#### STORED DATA
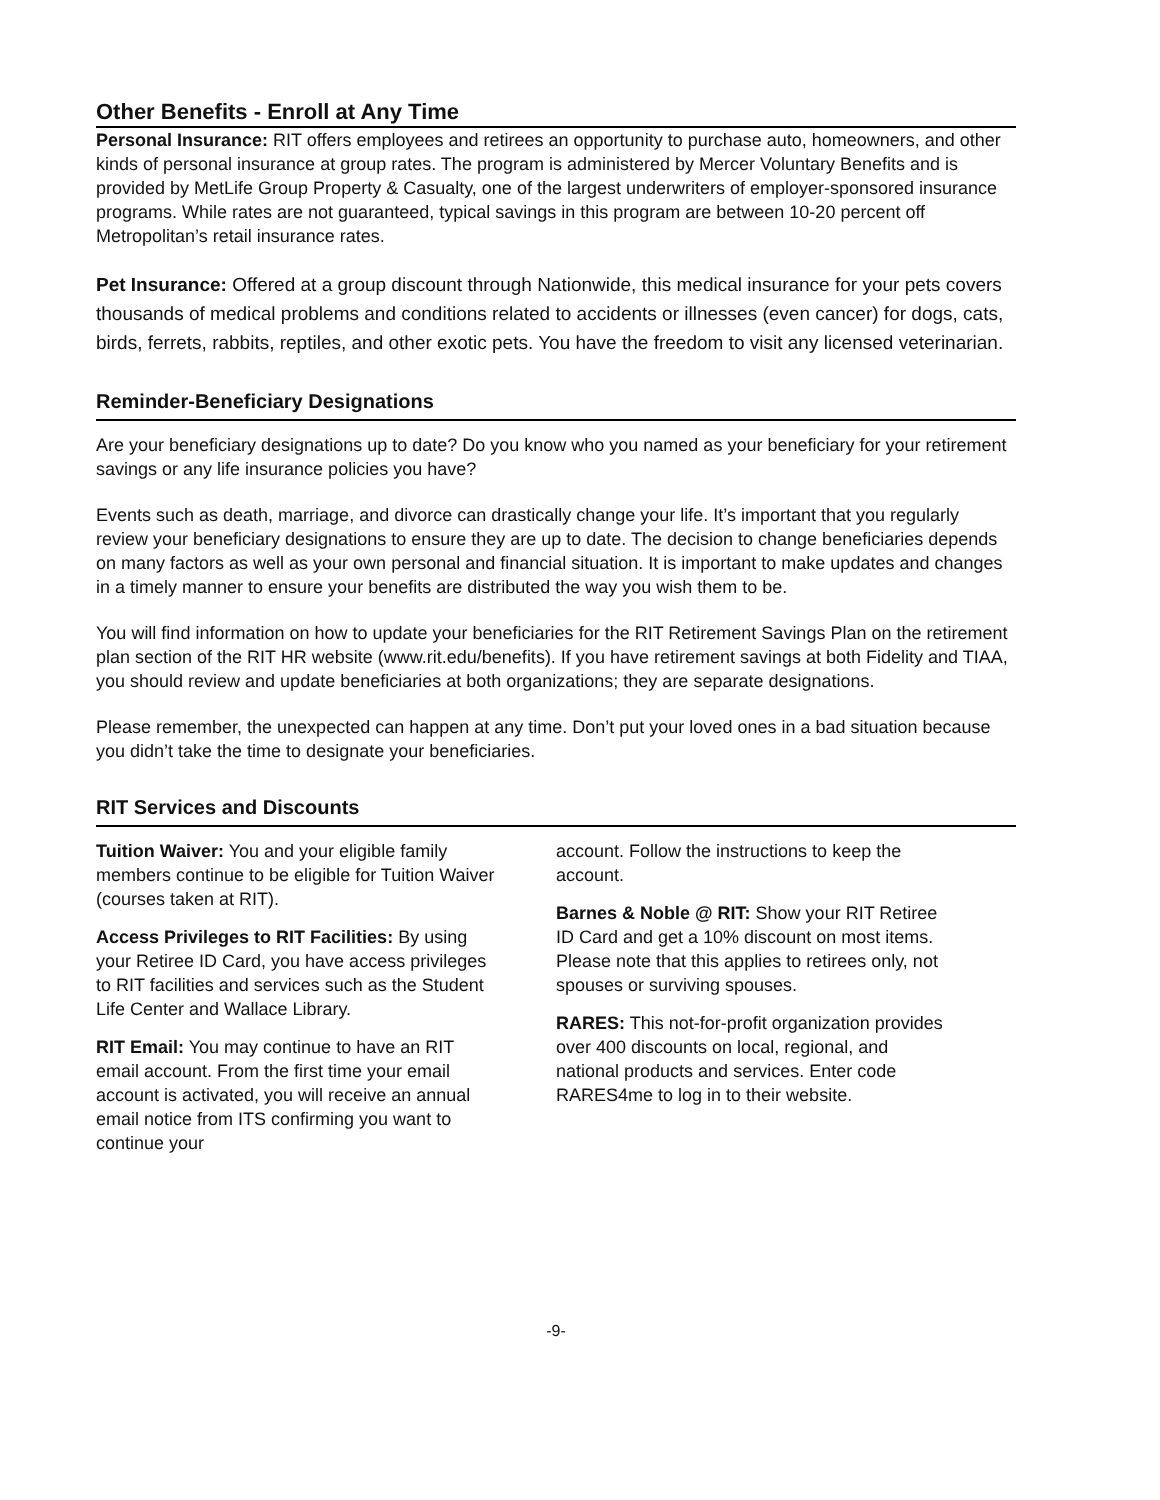Other Benefits - Enroll at Any Time
Personal Insurance: RIT offers employees and retirees an opportunity to purchase auto, homeowners, and other kinds of personal insurance at group rates. The program is administered by Mercer Voluntary Benefits and is provided by MetLife Group Property & Casualty, one of the largest underwriters of employer-sponsored insurance programs. While rates are not guaranteed, typical savings in this program are between 10-20 percent off Metropolitan’s retail insurance rates.
Pet Insurance: Offered at a group discount through Nationwide, this medical insurance for your pets covers thousands of medical problems and conditions related to accidents or illnesses (even cancer) for dogs, cats, birds, ferrets, rabbits, reptiles, and other exotic pets. You have the freedom to visit any licensed veterinarian.
Reminder-Beneficiary Designations
Are your beneficiary designations up to date? Do you know who you named as your beneficiary for your retirement savings or any life insurance policies you have?
Events such as death, marriage, and divorce can drastically change your life. It’s important that you regularly review your beneficiary designations to ensure they are up to date. The decision to change beneficiaries depends on many factors as well as your own personal and financial situation. It is important to make updates and changes in a timely manner to ensure your benefits are distributed the way you wish them to be.
You will find information on how to update your beneficiaries for the RIT Retirement Savings Plan on the retirement plan section of the RIT HR website (www.rit.edu/benefits). If you have retirement savings at both Fidelity and TIAA, you should review and update beneficiaries at both organizations; they are separate designations.
Please remember, the unexpected can happen at any time. Don’t put your loved ones in a bad situation because you didn’t take the time to designate your beneficiaries.
RIT Services and Discounts
Tuition Waiver: You and your eligible family members continue to be eligible for Tuition Waiver (courses taken at RIT).
Access Privileges to RIT Facilities: By using your Retiree ID Card, you have access privileges to RIT facilities and services such as the Student Life Center and Wallace Library.
RIT Email: You may continue to have an RIT email account. From the first time your email account is activated, you will receive an annual email notice from ITS confirming you want to continue your
account. Follow the instructions to keep the account.
Barnes & Noble @ RIT: Show your RIT Retiree ID Card and get a 10% discount on most items. Please note that this applies to retirees only, not spouses or surviving spouses.
RARES: This not-for-profit organization provides over 400 discounts on local, regional, and national products and services. Enter code RARES4me to log in to their website.
-9-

#### TASK
All that is needed is the exact run of lines above from the line containing "Events such as" through the line containing "Tuition Waiver: You", both of them included.

#### RESULT OF THIS TASK
Events such as death, marriage, and divorce can drastically change your life. It’s important that you regularly review your beneficiary designations to ensure they are up to date. The decision to change beneficiaries depends on many factors as well as your own personal and financial situation. It is important to make updates and changes in a timely manner to ensure your benefits are distributed the way you wish them to be.
You will find information on how to update your beneficiaries for the RIT Retirement Savings Plan on the retirement plan section of the RIT HR website (www.rit.edu/benefits). If you have retirement savings at both Fidelity and TIAA, you should review and update beneficiaries at both organizations; they are separate designations.
Please remember, the unexpected can happen at any time. Don’t put your loved ones in a bad situation because you didn’t take the time to designate your beneficiaries.
RIT Services and Discounts
Tuition Waiver: You and your eligible family members continue to be eligible for Tuition Waiver (courses taken at RIT).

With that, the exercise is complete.